When we implement the task using data-parallel programming model, the program can be divided into two parts. The first part performs the same operations on separate elements of the array for each processing element, and the second part reorganizes data among all processing elements (In our example data reorganization is summing up values across different processing elements). Since data-parallel programming model only defines the overall effects of parallel steps, the second part can be accomplished either through shared memory or message passing. The three code fragments below are examples for the first part of the program, shared-memory version of the second part, and message passing for the second part, respectively.

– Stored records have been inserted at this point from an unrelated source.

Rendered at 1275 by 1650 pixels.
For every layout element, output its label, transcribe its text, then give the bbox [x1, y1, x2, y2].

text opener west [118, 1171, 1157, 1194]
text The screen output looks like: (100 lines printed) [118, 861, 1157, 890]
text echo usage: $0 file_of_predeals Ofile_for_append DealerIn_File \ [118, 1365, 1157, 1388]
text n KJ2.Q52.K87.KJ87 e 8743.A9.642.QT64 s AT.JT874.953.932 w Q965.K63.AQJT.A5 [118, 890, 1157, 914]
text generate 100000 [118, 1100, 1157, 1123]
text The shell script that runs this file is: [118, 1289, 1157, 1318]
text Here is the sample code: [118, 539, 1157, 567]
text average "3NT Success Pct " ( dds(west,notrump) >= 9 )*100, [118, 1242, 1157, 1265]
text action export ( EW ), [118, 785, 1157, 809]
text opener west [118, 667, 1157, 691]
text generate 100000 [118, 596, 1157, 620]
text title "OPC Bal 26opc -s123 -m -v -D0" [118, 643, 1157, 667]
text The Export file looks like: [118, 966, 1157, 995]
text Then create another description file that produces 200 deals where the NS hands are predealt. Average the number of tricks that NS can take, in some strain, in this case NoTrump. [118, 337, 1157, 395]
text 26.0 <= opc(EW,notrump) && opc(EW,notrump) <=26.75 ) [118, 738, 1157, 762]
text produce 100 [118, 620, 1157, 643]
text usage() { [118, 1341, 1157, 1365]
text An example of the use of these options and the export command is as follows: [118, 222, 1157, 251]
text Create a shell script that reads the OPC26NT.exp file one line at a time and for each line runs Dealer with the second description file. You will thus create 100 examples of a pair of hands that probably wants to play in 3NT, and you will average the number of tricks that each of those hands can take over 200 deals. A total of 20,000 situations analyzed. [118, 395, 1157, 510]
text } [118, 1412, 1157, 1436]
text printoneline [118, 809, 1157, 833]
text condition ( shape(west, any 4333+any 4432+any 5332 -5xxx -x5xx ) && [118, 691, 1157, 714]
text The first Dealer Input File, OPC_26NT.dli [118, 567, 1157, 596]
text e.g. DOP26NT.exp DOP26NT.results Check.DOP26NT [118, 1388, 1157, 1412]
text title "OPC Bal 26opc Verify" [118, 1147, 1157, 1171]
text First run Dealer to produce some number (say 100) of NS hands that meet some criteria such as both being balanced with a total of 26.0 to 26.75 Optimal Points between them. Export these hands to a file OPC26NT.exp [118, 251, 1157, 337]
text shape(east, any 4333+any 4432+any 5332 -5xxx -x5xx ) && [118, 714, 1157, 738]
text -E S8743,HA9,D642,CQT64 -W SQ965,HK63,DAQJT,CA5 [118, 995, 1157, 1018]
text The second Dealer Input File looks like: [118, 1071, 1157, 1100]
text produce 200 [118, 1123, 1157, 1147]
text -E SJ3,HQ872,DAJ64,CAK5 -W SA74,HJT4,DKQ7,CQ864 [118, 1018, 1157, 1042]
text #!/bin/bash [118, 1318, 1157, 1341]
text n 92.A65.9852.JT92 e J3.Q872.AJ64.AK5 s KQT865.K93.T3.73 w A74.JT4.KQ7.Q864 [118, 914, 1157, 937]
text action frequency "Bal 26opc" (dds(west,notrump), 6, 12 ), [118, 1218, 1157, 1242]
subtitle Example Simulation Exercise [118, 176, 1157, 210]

// data parallel programming: let each PE perform the same task on different pieces of distributed data
pe_id = getid();
my_sum = 0;
for (i = pe_id; i < a.length; i += number_of_pe)         //separate elements of the array are assigned to each PE 
{
   a[i] = a[i] * i;
   my_sum = my_sum + a[i];                               //all PEs accumulate elements that are assigned to them in parallel
}
// data reorganization via shared memory
shared sum;
lock();                                                  //prevent race condition
sum = sum + my_sum;                                      //each PE adds up their local my_sum to shared variable sum 
unlock();
barrier;
// data reorganization via message passing
if (pe_id != 0) send_msg (0, my_sum);                    //PE other than PE0 send their local my_sum
else                                                     //PE0 does this
{
   for (i = 1; i < number_of_pe; i++)                    //for each other PE
   {
      recv_msg (i, temp);                                //receive local sum from other PEs
      my_sum = my_sum + temp;                            //accumulate into total
   }
   sum = my_sum;
}
Illustration of data parallel programming

As illustrated above, each processing element performs actions on the array's separate elements which are identified using the processing element's id. In our example, elements assigned to each processing element are interleaved instead of continuous. For example, if the system contains only two process elements, then one of them would operate on all the odd entries and the other the even entries of the array.

Recent changes

As mentioned previously, the data-parallel programming model in itself is a contrast to the shared memory programming model and the message passing programming model. Now, with the evolution of SIMD to single-program-multiple data (SPMD) machines, multiple processing elements run identical copies of the same program. In addition, SPMD now indeed uses a form of shared memory and message-passing to communicate between processing elements. As a result, even though each of the three parallel programming models have distinct features, it appears the trends are for a convergence that integrates multiple models into a single system.

References

1) David E. Culler, Jaswinder Pal Singh, and Anoop Gupta, Parallel Computer Architecture: A Hardware/Software Approach, Gulf Professional Publishing, August 1998.

2) Yan Solihin, Fundamentals of Parallel Computer Architecture: Multichip and Multicore Systems, Solihin Books, August 2009.